## Tareas del ejercicio
**A)** Edita el relato de los zapatos nuevos entre "Y yo quedé conforme" y "vergüenza, mucha vergüenza.", ambos incluidos, y pon "repartidor" en lugar de "mensajero".
**B)** Sigue escribiendo el relato de los zapatos nuevos a partir de su última oración.

Y yo quedé conforme con mis zapatos nuevos. Me los probé, caminé un poco por la casa, mientras el mensajero esperaba por los quinientos pesos para la dueña del negocio, por sus cincuenta pesos por la mensajería. Y yo le pregunté cómo era posible que siendo tan joven lo hubieran vacunado ya. Y su respuesta fue un bombazo, una de las revelaciones más descacharrantes que escuché en toda mi vida. El mensajero se había vacunado porque es médico, y más que médico, el muchacho resultó ser un “residente” de tercer año en la especialidad de cirugía. Y yo quise que la tierra me tragara, yo tuve unas ganas infinitas de llorar. Y sentí dolor, un dolor grande, y vergüenza, mucha vergüenza.

## Material extraído
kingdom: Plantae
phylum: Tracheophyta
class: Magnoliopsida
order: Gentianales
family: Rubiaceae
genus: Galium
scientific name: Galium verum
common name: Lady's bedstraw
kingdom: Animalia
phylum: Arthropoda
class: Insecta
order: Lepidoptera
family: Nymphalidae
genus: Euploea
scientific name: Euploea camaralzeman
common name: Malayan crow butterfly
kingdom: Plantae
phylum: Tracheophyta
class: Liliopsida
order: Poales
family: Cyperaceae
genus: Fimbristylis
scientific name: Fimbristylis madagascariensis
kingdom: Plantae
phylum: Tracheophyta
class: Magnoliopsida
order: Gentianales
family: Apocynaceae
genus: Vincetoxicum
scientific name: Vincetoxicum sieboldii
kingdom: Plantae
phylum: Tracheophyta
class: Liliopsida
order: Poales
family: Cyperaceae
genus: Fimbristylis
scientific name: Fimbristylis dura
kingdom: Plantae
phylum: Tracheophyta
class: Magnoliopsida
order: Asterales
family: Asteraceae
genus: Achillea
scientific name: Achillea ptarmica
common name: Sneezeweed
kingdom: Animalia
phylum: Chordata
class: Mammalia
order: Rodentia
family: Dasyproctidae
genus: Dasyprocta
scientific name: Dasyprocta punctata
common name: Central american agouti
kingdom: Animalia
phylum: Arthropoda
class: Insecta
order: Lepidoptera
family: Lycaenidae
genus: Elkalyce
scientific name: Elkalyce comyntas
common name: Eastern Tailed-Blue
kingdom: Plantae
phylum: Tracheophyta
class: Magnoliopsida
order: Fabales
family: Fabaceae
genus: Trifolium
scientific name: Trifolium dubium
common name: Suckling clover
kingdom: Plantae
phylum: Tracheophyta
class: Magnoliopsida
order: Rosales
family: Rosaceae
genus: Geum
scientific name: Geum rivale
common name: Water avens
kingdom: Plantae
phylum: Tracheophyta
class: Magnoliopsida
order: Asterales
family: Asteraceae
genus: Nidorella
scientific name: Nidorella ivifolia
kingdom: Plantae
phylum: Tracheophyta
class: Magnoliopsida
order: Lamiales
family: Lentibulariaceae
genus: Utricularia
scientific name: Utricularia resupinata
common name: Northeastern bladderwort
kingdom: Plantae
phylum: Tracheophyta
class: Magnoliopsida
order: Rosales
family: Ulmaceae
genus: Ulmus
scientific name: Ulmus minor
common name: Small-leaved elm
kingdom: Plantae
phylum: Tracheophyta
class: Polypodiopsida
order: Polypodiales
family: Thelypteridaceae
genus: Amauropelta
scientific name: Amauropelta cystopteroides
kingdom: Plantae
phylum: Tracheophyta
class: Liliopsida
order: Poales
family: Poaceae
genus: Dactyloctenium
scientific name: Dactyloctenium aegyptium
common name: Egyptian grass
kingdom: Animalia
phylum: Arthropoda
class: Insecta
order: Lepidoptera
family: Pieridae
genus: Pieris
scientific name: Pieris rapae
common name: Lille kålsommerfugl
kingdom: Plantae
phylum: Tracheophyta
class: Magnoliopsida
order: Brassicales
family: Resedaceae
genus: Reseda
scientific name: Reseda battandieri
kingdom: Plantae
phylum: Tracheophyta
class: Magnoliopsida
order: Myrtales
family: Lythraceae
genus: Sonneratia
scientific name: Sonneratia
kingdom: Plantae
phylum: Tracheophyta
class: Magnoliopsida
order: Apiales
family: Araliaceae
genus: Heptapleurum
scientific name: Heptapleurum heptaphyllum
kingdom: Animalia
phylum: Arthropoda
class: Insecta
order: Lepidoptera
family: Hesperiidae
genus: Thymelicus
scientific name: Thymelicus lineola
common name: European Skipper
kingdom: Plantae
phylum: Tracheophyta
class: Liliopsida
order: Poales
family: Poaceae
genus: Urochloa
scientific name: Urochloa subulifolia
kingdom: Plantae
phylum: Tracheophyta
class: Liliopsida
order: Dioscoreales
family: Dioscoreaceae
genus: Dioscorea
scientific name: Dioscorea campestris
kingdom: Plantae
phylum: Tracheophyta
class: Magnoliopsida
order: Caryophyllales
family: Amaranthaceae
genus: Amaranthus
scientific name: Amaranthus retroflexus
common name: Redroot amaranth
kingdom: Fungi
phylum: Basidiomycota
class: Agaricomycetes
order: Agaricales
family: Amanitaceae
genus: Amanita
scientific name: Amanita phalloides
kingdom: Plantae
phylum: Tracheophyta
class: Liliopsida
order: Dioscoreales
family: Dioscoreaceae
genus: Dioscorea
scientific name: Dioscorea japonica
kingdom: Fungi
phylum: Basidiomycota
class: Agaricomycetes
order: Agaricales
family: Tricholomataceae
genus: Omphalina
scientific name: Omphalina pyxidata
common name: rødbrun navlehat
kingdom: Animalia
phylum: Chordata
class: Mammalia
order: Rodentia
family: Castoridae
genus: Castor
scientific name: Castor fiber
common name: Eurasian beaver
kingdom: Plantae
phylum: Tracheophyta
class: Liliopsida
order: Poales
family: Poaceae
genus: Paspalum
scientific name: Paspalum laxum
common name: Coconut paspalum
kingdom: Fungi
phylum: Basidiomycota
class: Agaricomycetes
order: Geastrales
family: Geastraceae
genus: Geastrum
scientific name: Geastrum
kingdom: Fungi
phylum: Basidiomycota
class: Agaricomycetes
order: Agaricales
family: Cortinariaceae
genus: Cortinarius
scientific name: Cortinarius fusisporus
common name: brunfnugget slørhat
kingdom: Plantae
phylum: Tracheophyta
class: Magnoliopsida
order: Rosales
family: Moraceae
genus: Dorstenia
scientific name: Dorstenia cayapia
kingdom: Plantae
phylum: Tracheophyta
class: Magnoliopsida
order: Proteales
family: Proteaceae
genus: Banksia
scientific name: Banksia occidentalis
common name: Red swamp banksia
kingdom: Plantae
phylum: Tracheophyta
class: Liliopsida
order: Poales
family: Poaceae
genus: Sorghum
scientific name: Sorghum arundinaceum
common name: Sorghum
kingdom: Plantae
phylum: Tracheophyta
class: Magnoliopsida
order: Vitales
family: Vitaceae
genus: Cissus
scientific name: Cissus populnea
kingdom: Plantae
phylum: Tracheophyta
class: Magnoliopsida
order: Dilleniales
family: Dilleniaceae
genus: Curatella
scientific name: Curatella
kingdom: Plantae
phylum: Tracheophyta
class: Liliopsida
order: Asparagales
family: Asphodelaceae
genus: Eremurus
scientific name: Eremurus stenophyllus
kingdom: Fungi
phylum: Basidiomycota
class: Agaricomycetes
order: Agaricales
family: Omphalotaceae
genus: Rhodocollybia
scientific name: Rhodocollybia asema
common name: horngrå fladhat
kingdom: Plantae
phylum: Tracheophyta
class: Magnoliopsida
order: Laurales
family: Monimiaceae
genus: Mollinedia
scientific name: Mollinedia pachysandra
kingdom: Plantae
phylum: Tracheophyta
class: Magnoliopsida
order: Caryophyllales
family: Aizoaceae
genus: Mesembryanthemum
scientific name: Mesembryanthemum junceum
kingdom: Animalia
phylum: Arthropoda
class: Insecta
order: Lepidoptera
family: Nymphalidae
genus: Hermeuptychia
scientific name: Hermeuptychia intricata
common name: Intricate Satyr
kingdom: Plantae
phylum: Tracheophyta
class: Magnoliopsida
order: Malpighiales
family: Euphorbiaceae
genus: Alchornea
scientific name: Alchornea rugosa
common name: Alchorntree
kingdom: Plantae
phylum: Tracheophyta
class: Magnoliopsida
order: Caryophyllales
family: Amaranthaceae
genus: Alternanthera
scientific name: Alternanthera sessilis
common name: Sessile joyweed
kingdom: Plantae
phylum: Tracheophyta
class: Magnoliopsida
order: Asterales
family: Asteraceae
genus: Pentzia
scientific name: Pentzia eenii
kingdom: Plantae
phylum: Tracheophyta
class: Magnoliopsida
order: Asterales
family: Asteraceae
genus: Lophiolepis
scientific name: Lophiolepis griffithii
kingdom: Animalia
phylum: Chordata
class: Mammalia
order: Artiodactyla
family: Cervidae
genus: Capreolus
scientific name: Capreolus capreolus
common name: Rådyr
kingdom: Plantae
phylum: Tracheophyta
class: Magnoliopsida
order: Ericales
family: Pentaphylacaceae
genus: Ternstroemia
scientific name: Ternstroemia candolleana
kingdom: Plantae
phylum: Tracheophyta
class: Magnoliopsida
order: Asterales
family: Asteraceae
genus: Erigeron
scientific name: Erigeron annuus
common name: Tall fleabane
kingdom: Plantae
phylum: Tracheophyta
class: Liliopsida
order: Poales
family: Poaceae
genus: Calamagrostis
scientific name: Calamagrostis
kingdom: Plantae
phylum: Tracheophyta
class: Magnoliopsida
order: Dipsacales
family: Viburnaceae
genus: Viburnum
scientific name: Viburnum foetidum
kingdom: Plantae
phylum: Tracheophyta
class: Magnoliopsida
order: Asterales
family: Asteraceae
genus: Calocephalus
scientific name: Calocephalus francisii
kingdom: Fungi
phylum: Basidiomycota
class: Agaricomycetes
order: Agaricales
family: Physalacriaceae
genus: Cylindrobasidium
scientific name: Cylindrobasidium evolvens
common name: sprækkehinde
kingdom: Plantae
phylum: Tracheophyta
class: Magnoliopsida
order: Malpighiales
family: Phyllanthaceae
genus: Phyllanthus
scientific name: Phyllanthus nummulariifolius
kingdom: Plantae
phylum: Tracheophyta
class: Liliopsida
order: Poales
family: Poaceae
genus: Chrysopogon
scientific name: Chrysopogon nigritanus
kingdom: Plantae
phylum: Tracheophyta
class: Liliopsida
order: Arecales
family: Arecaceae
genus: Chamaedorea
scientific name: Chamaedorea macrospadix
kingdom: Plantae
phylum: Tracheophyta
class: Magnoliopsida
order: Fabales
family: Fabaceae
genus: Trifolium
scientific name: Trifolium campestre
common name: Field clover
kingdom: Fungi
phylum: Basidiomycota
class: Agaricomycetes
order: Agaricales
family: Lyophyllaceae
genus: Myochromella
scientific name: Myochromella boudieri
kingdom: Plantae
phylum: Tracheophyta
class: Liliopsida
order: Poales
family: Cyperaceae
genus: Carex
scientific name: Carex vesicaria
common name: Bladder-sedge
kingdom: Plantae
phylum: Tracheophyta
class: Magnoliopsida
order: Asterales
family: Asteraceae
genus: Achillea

## Respuestas a tareas
**A)**
Y yo quedé conforme con mis zapatos nuevos. Me los probé, caminé un poco por la casa, mientras el repartidor esperaba por los quinientos pesos para la dueña del negocio, por sus cincuenta pesos por la mensajería. Y yo le pregunté cómo era posible que siendo tan joven lo hubieran vacunado ya. Y su respuesta fue un bombazo, una de las revelaciones más descacharrantes que escuché en toda mi vida. El repartidor se había vacunado porque es médico, y más que médico, el muchacho resultó ser un “residente” de tercer año en la especialidad de cirugía. Y yo quise que la tierra me tragara, yo tuve unas ganas infinitas de llorar. Y sentí dolor, un dolor grande, y vergüenza, mucha vergüenza.

**B)**
¿Y qué más puedo decirle ahora a usted, lectora, lector? ¿Qué más puedo decirle si sospecho que ya usted pensó, juzgó, y quizá hasta lloró, como hice yo, cuando se marchó el médico peletero? No recuerdo, y lo juro, que sintiera yo muchos disgustos, rabias, tan grandes, tan infinitas, como esa que reconocí ayer. No son tantas, y tan grandes, las veces que tuve la necesidad de gritar improperios hasta quedarme sin voz, de juzgar de malnacidos a esos que cada día, y en cada discurso, se ufanan creyendo que realmente son una “potencia médica”. Creo que desde que desaparecieron los medicamentos para combatir los males que acosaron al cuerpo moribundo de mi madre no sentí tanta rabia, tanto desprecio por los culpables.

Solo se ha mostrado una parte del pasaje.